This is known as a 'Smudge Attack'
It really depends on how much you've used your phone since you've last unlocked it, but the general principle still stands. If you use the pattern feature of Android phones, this can be particularly obvious.
The University of Pennsylvania published a research paper on the topic and basically concluded that they could figure out the password over 90 percent of the time.
The study also found that “pattern smudges,” which build up from writing the same password numerous times, are particularly recognizable.
Furthermore:
“We showed that in many situations full or partial pattern recovery is
possible, even with smudge ‘noise’ from simulated application usage or
distortion caused by incidental clothing contact,”
While this is a plausible risk, It is not a particularly practical vulnerability as an attacker needs physical access to your phone.
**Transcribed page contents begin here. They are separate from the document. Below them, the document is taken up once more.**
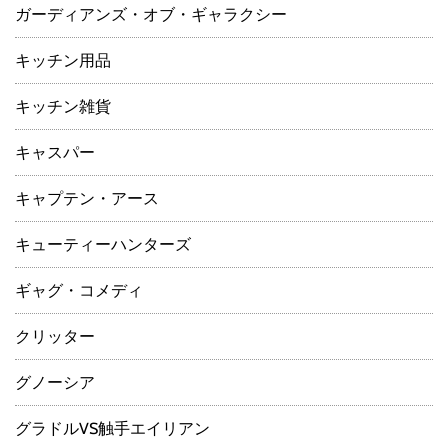
ガーディアンズ・オブ・ギャラクシー
キッチン用品
キッチン雑貨
キャスパー
キャプテン・アース
キューティーハンターズ
ギャグ・コメディ
クリッター
グノーシア
グラドルVS触手エイリアン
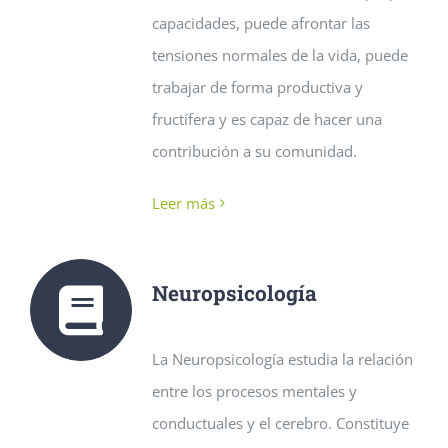
capacidades, puede afrontar las
tensiones normales de la vida, puede
trabajar de forma productiva y
fructífera y es capaz de hacer una
contribución a su comunidad.
Leer más
Neuropsicología
La Neuropsicología estudia la relación
entre los procesos mentales y
conductuales y el cerebro. Constituye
Using a PIN Code over a pattern may reduce the chance of this presenting a threat but it still exists depending on the strength of your PIN and the cleanliness of your hands/screen. However, these same researchers postulate another possible attack using the heat residue left by contact between your fingers and the screen which would be another problem altogether.
Obviously, cleaning your screen after every use is a practical (and not too difficult) defense against this specific attack. I'd expect that if you have used your phone (say to make calls/send a message/any kind of web browsing) it would also sufficiently obfuscate the patterns/codes. From examining my screen this seems to be the case.